A. While we have some mental health treatment guidelines for working with diverse populations, there is little, uniformed treatment guidance for addressing the unique mental health needs for men and boys. Psychological counseling and treatments should be tailored to address challenges with emotion disclosure unique to men and boys. Also, co-location of primary care services with psychological screening services for depression and other mental health conditions will go a long way to reducing the stigma of mental health services. Marrying physical health and mental health would be significantly helpful for assisting those who may be suffering in silence whether male or female. In addition, mobilizing our community health workers or patient navigators would be helpful to reach men and help them rapidly locate mental health services when facing difficulties. There needs to be a total change of our society’s gender equity narrative and persistent initiatives focused on removing the stigma for disclosing emotional distress and seeking mental health help. The U.S. needs a local and national strategy to deal with the huge gap in mental health resources and research for socially disadvantaged and marginalized men and boys. Without a coordinated strategy, the U.S. will hemorrhage talent and loose its competitive edge. An important first step would be to allocate resources to establish an Office of Men’s Health.
Q. What can each of us as individuals do to help men and boys?

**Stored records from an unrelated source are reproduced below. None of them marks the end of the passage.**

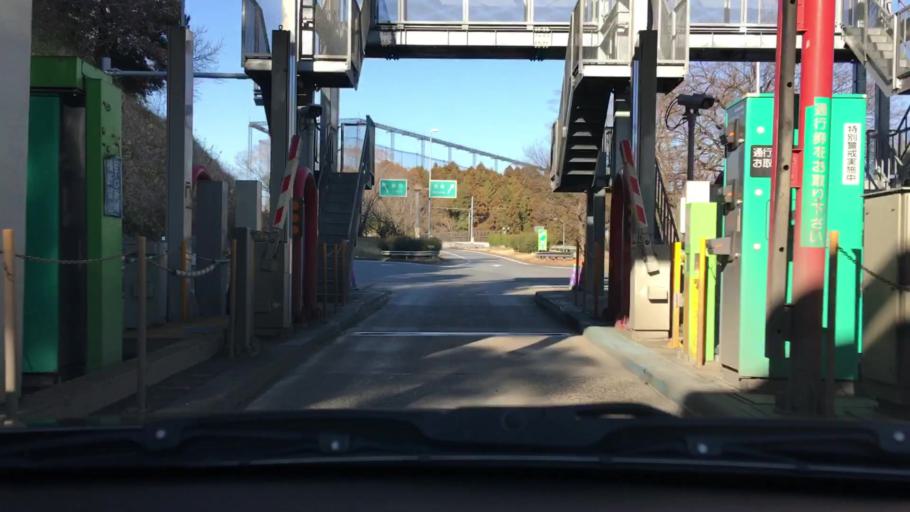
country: JP
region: Chiba
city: Sakura
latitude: 35.6858
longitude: 140.2378
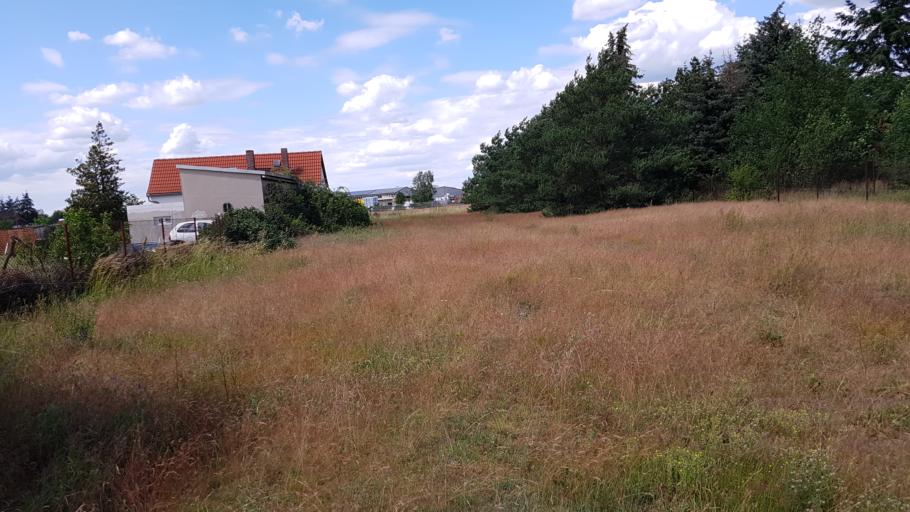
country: DE
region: Brandenburg
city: Finsterwalde
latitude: 51.6171
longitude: 13.7280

A. Everyone has a role to play. We are all complicit in maintaining these more harmful, toxic societal norms that place a vice grip on men and boys. Each of us as an individual can try to help create a world where boys and men are given permission to be fully human, vulnerable, and express their emotions. We need a true culture shift in our country to disrupt the narrative around men suffering in silence and the expectations we set for them to always be strong and stoic. This narrative disruption needs to take place across families, schools, the workplace, and the military. Each of us, both men and women, can stop today saying things like “boys don’t cry” or “man up.” I would suggest the next time we see a boy on a playground cry after falling down we respond by comforting him, not telling him to “walk it off.” How about asking a man who appears irritable or angry “what happened to you?” and asking them if they want to air it out.

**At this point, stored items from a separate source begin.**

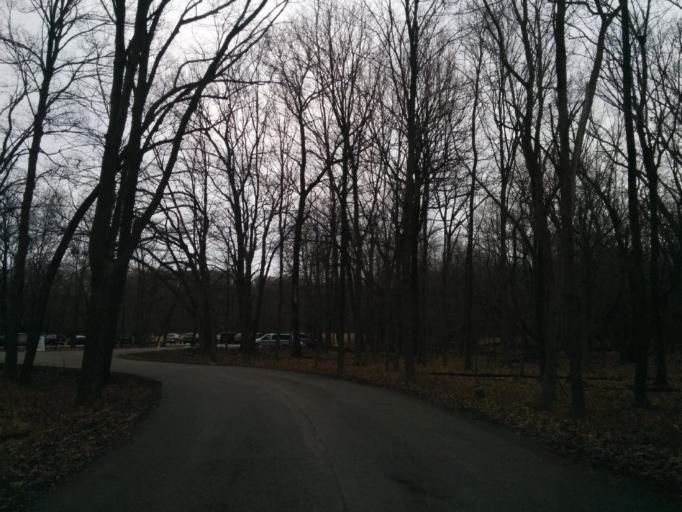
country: US
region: Illinois
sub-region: Cook County
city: Prospect Heights
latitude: 42.0901
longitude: -87.8836
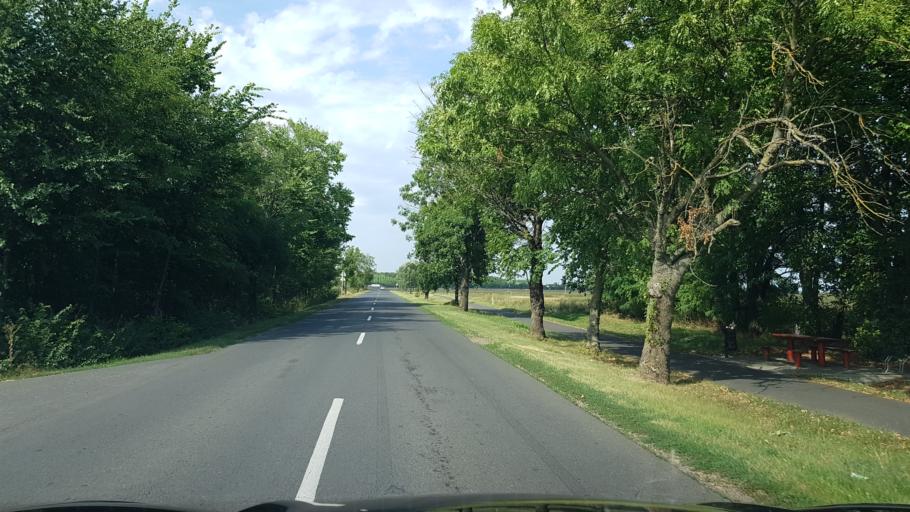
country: HU
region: Bekes
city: Fuzesgyarmat
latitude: 47.0667
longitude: 21.1956
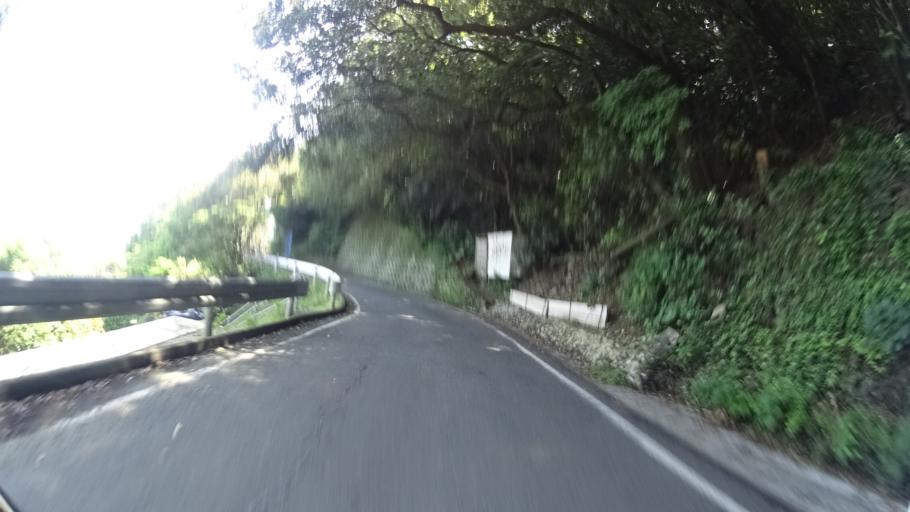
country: JP
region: Oita
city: Tsukumiura
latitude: 33.3475
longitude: 132.0231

Q. What is your latest research study examining?
A. My current National Institute on Drug Abuse funded study is exploring how neighborhood conditions and daily stress impact substance abuse risk among young adult black males. Our study hopes to learn the best ways to intervene in the moment to help these males more positively cope, self-regulate, and find support or a friend to talk to. The study findings will contribute to the expansion of our scientific knowledge on men’s mental health especially in the young adult black male population.